No início do século XX, os bailes e os blocos começam a ganhar espaço, espalhados em numerosos clubes e ruas, servindo tanto a elite quanto os mais pobres. As primeiras agremiações surgiram de blocos já tradicionais. “A Turunas do Riachuelo foi a quarta escola do Brasil e a primeira de Minas Gerais. A história dela tem uma relação estreita com a trajetória da música popular em Juiz de Fora. Um grupo de rapazes se reunia na Rua Silva Jardim, no Largo do Cruzeiro, e dali surgiu um bloco chamado Pastorinhas do Morro”, conta a pesquisadora e jornalista Rosiléa Archanjo, autora da obra “No ar: carnaval de Juiz de Fora meio século de identidade”.

Decadência

Segundo Nancy de Carvalho, que em 1952 foi a primeira rainha do Feliz Lembrança e, aprendiz de Nelson Silva, tornou-se a primeira porta-estandarte da cidade, havia mais animação e espontaneidade nos festejos. “O carnaval, primeiramente, era na Rua Halfeld, tinha carros com fantasia e era lindo de ver. Começava na Praça da Estação e ia até o Parque Halfeld. Depois foi crescendo e, agora que mudou de local, ficou difícil de aproveitar. Havia uma competição em que todo mundo queria ganhar. Era um cortejo de carros, as pessoas saiam e sambavam, depois voltavam”, recorda-se. Aos 80 anos, ela continua desfilando, tanto no bloco do Beco quanto na escola do Barbosa Lage, mas percebe que muito mudou.

Armando Aguiar, o Mamão, juiz-forano que se destacou em todo o país com seus sambas, acredita que uma palavra apenas define o momento atual: decadência. “Para ser sincero, vejo tudo com tristeza, porque percebo muita decadência. A coisa não está do jeito que poderia e deveria ser. As escolas de samba já não vivem seus brilhos, têm muitos problemas e agora nem ensaiam mais. Eles deixam muito a desejar nos desfiles, e comparo com o que já foi feito aqui mesmo”, diz. “Esse modelo de hoje não é o desejado. Escola de samba tornou-se uma atividade muito cara. Ou há investimento de bastante dinheiro ou é melhor não fazer nada”, completa.
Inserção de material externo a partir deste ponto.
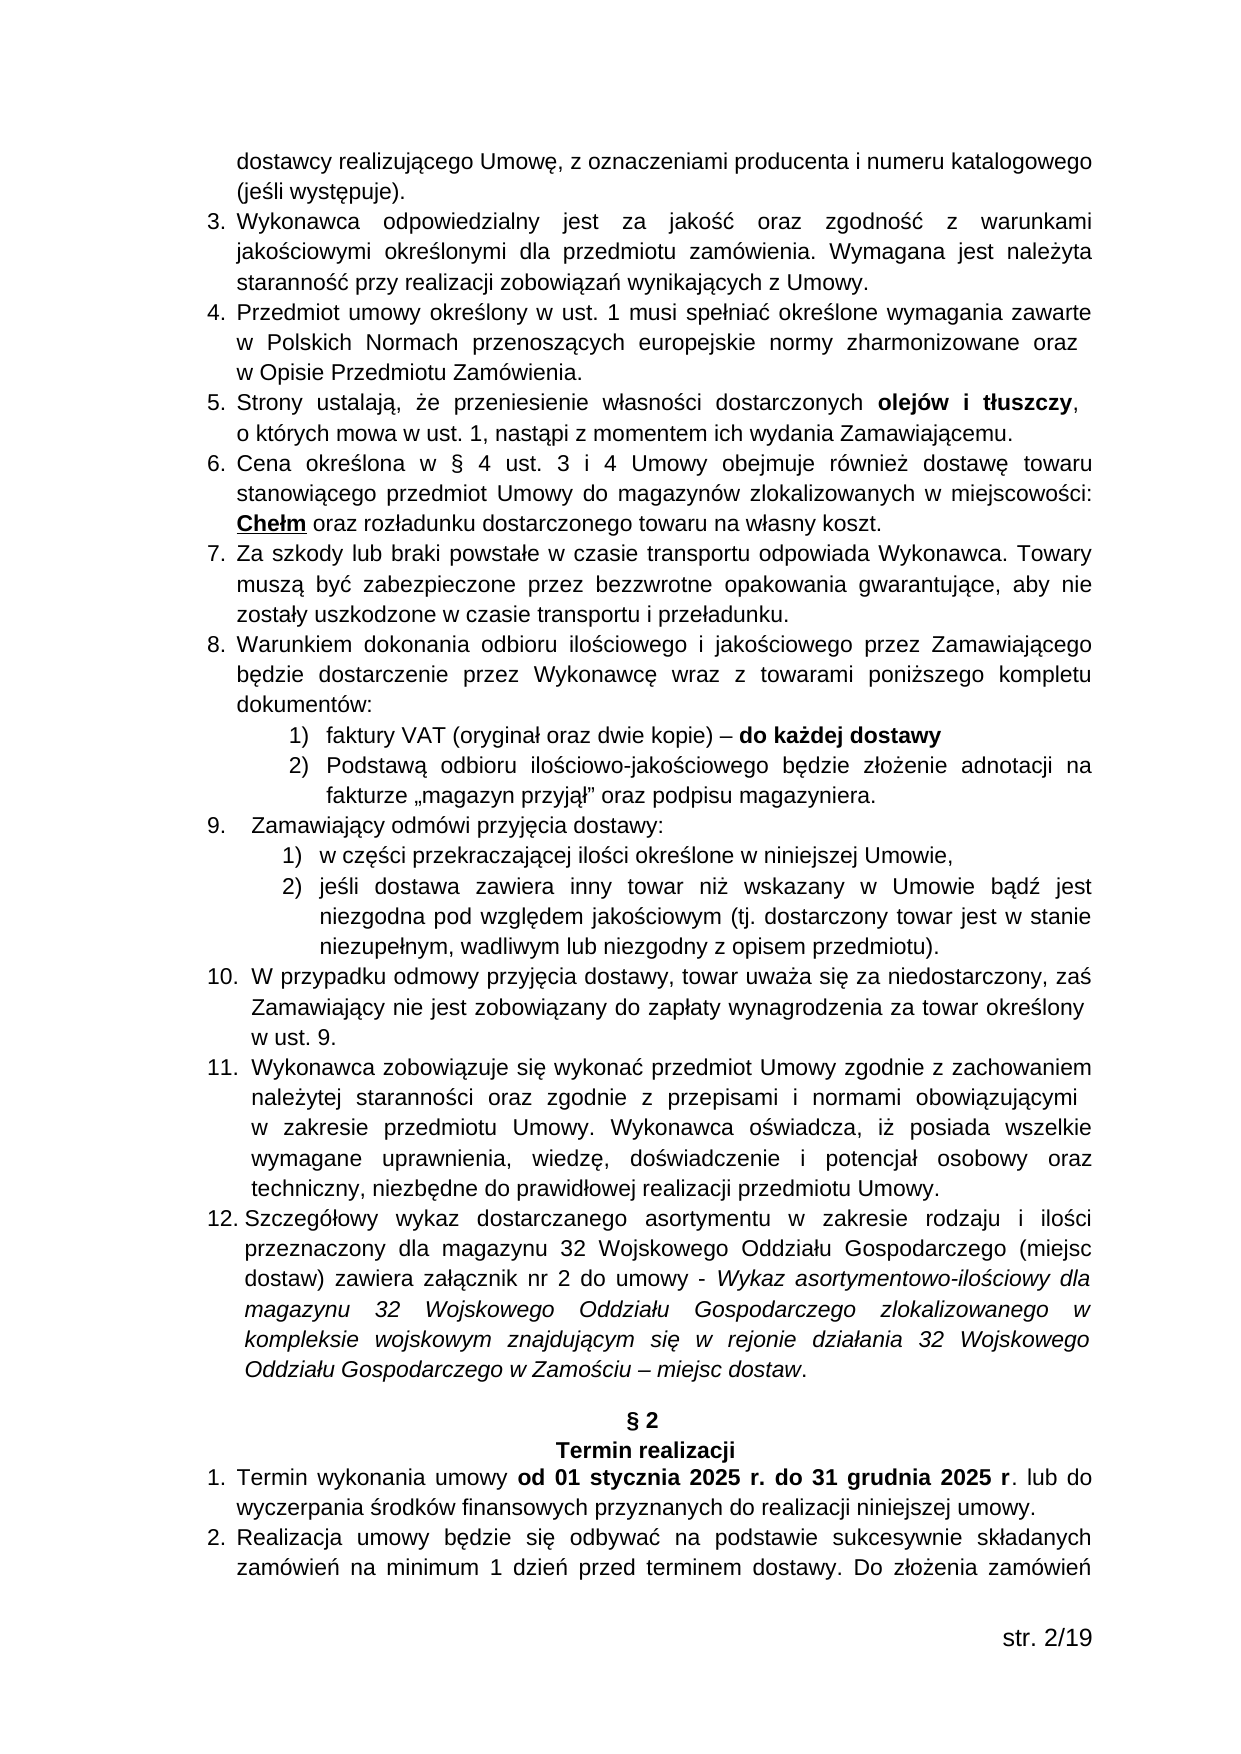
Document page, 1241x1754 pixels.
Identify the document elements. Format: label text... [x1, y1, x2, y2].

list Strony ustalają, że przeniesienie własności dostarczonych olejów i tłuszczy, o których mowa w ust. 1, nastąpi z momentem ich wydania Zamawiającemu. [207, 389, 1092, 446]
list Przedmiot umowy określony w ust. 1 musi spełniać określone wymagania zawarte w Polskich Normach przenoszących europejskie normy zharmonizowane oraz w Opisie Przedmiotu Zamówienia. [207, 299, 1092, 386]
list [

Para Nancy, “os diretores não têm tanta animação de tornar a escola popular. Não há entusiasmo, nem interesse”. O tradicional carnaval de Juiz de Fora, segundo aqueles que o vivenciaram, aproveitava-se do clima das ruas e não a recusava criando “cercas”. “Era menos pretensioso. Havia muita percussão e musicalidade, porque na época era feito sem equipamento de som, o que obrigava o pessoal a sair cantando. Era muito emocionante. Não falo de forma saudosista, mas realista”, destaca Mamão.
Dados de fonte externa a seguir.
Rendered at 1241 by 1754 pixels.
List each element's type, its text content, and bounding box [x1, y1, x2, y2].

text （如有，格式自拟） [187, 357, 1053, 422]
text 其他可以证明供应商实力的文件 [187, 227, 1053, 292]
A oficialização da competição na década de 1960 não se trata de uma evolução natural. Em seu trabalho, Arthur Barroso Moreira discute como a identidade local foi contaminada pela carioca. “Em síntese, o que vimos foi uma relação que é claramente de sobreposição de uma prática cultural em relação a outra, ou seja, primeiro o rádio levou as músicas do Rio de Janeiro para serem cantadas em Juiz de Fora, e, em seguida, as escolas de samba foram se consolidando e eliminando as outras formas de se brincar a festa, até se tornarem sinônimo de carnaval”, explica o pesquisador. “Não significa que existe um paraíso no passado que deva ser resgatado ou que as pessoas não se divirtam no carnaval. Identificamos um processo histórico que só poderá ser modificado por outro processo histórico”, conclui. A tradição, então, é uma raiz ainda encoberta.